> [Assignment]: How many lines in the material below contain the word "name"? Write only the number.

··· Records for the exercise

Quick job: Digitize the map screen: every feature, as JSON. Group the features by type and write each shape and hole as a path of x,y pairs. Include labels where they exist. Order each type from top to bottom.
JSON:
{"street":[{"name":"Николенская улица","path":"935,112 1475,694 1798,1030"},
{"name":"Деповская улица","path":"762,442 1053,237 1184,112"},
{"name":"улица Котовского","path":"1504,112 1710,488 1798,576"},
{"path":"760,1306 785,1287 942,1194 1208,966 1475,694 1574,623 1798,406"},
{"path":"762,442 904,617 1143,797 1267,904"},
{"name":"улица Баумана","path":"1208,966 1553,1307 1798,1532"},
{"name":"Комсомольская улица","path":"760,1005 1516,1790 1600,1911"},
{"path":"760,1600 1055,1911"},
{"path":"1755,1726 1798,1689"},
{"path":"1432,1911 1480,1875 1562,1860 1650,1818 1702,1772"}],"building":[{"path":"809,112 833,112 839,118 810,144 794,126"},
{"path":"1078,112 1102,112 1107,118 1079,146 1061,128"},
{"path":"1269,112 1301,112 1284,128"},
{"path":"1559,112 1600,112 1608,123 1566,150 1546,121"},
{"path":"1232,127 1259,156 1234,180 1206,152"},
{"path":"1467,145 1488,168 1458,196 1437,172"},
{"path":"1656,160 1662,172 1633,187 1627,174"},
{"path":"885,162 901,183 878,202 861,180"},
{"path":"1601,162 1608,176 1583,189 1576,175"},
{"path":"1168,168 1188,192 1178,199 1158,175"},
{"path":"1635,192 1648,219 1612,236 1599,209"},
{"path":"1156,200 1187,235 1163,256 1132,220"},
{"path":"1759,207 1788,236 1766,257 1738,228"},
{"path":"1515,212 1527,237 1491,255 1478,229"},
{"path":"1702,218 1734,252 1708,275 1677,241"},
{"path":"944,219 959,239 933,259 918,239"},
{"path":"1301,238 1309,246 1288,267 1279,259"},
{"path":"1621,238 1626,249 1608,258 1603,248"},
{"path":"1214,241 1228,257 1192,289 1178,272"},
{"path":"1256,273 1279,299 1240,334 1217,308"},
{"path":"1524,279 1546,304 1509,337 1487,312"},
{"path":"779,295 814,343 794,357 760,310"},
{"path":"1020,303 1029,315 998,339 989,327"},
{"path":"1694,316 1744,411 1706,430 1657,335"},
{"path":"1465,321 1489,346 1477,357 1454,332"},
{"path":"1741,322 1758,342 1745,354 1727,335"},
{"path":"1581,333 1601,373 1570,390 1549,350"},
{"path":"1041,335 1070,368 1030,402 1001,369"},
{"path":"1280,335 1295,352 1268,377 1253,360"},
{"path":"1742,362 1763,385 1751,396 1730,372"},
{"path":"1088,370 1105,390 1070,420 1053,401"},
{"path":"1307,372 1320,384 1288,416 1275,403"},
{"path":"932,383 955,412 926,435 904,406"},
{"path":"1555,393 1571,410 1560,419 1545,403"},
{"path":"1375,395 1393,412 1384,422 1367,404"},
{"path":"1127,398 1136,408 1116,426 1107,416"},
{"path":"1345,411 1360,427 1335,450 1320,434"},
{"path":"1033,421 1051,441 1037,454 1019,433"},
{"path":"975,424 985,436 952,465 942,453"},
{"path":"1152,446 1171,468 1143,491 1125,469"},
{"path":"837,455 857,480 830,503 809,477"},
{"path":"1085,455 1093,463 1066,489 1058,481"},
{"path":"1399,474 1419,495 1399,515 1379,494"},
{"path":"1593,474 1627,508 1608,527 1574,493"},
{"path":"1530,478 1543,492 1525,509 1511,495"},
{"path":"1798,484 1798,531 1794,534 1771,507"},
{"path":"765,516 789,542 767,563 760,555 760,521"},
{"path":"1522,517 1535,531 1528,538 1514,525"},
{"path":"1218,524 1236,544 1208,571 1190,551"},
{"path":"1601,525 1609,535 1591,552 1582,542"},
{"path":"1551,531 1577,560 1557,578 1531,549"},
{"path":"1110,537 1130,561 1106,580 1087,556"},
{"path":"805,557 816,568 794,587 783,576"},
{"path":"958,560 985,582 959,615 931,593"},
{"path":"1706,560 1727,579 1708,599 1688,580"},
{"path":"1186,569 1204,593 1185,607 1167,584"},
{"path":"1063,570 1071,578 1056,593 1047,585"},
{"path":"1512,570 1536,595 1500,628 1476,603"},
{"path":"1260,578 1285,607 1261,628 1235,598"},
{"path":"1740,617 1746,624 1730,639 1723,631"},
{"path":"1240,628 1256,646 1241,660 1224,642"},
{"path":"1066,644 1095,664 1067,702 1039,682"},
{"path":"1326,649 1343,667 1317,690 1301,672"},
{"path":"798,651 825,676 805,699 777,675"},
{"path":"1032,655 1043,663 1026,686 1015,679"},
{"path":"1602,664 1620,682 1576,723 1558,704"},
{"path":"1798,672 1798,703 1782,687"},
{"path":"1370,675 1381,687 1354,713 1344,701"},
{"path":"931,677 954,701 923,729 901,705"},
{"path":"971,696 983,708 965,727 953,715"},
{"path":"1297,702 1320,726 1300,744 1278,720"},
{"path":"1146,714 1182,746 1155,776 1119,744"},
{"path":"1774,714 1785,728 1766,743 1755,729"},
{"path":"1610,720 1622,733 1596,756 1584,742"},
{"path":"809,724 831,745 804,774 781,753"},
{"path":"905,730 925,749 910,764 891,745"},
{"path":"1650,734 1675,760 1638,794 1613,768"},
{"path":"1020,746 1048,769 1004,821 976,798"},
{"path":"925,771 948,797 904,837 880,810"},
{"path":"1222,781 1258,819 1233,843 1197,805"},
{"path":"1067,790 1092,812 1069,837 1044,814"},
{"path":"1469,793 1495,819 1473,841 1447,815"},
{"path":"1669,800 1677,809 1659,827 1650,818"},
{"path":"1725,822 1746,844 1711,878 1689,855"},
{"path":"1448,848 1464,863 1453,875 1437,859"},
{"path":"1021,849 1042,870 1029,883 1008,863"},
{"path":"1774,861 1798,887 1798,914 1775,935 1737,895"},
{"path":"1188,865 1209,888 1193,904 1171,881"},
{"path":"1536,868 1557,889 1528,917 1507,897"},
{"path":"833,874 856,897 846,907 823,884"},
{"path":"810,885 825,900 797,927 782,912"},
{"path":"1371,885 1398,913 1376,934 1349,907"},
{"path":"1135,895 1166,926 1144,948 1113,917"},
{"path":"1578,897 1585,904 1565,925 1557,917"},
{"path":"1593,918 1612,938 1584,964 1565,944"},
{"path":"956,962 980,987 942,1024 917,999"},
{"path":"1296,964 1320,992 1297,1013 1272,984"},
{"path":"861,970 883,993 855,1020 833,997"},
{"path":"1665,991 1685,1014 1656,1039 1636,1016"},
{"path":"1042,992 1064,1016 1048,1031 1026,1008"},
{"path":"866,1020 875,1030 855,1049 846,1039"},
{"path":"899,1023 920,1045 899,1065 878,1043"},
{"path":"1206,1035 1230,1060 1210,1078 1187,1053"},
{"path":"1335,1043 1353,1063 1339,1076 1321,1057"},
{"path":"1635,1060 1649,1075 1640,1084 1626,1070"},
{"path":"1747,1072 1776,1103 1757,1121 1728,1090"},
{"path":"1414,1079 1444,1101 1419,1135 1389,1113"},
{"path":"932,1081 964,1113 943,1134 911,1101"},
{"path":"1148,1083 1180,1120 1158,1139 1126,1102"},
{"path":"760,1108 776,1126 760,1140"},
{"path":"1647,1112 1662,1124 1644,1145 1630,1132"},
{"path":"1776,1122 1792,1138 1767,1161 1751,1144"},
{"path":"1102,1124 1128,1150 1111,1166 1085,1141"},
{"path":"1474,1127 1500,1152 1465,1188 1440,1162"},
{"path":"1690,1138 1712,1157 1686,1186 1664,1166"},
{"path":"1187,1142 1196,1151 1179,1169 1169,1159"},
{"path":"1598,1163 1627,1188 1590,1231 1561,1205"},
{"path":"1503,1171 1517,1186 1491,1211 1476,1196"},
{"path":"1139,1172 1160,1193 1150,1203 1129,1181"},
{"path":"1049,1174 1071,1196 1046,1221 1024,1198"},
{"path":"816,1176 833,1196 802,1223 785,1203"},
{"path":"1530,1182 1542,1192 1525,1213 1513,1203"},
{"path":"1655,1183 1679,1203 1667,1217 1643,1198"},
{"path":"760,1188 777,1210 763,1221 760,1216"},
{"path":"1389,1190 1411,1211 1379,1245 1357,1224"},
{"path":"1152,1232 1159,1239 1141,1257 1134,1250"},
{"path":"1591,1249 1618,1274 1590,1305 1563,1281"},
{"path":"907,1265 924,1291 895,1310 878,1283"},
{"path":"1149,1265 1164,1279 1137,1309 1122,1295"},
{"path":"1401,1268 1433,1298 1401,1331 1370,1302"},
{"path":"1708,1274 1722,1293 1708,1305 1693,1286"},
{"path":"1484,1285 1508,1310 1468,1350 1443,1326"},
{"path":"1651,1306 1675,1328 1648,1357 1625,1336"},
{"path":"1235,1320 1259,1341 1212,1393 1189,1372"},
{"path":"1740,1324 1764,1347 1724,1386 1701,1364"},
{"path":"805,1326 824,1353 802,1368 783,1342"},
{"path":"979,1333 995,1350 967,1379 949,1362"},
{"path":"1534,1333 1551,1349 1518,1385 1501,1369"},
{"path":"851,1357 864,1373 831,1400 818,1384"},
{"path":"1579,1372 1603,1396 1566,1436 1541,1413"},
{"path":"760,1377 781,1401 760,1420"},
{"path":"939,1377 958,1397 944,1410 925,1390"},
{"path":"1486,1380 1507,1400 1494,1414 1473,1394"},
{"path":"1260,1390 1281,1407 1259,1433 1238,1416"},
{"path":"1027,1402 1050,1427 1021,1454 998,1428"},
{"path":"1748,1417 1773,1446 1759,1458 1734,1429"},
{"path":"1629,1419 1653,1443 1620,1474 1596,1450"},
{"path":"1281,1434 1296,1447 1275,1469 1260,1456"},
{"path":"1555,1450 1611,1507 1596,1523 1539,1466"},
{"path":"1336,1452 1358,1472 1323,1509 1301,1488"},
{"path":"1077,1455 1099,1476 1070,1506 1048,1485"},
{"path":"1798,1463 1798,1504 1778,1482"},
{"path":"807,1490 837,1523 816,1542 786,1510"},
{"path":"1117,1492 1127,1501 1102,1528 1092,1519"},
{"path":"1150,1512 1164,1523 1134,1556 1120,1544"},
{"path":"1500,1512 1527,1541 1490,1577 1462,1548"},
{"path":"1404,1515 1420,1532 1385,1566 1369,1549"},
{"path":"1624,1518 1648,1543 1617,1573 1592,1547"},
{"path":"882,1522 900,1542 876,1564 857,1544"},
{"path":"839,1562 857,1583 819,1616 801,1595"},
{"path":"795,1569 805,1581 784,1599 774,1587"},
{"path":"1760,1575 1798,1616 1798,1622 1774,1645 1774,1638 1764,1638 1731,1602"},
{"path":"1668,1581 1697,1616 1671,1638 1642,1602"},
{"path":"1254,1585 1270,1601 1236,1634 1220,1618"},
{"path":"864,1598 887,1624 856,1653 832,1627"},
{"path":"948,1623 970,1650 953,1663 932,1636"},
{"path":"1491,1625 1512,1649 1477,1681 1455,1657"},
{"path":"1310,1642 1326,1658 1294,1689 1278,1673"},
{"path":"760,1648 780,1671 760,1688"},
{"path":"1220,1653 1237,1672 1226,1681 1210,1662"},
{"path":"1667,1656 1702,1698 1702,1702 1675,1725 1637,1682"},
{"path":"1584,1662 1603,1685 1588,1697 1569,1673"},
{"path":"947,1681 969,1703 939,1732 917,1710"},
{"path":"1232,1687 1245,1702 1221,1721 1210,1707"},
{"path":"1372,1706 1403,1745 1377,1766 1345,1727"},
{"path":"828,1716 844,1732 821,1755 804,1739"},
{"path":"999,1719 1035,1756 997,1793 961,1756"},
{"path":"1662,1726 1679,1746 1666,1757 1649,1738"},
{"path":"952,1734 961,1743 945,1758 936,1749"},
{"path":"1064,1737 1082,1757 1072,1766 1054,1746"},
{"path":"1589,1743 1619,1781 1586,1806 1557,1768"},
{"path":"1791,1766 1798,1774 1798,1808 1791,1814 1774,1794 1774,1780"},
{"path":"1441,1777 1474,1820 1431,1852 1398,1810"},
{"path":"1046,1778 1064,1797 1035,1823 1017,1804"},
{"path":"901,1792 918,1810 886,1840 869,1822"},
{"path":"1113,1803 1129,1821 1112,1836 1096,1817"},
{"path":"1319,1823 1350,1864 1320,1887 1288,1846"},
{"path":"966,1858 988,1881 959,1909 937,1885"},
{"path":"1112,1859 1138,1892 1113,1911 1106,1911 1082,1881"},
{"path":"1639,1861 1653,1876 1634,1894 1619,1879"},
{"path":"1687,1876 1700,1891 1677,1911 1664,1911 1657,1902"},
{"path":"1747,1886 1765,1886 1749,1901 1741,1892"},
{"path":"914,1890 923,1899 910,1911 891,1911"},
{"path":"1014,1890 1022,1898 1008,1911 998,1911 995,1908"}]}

······

> [Result of the exercise]: 5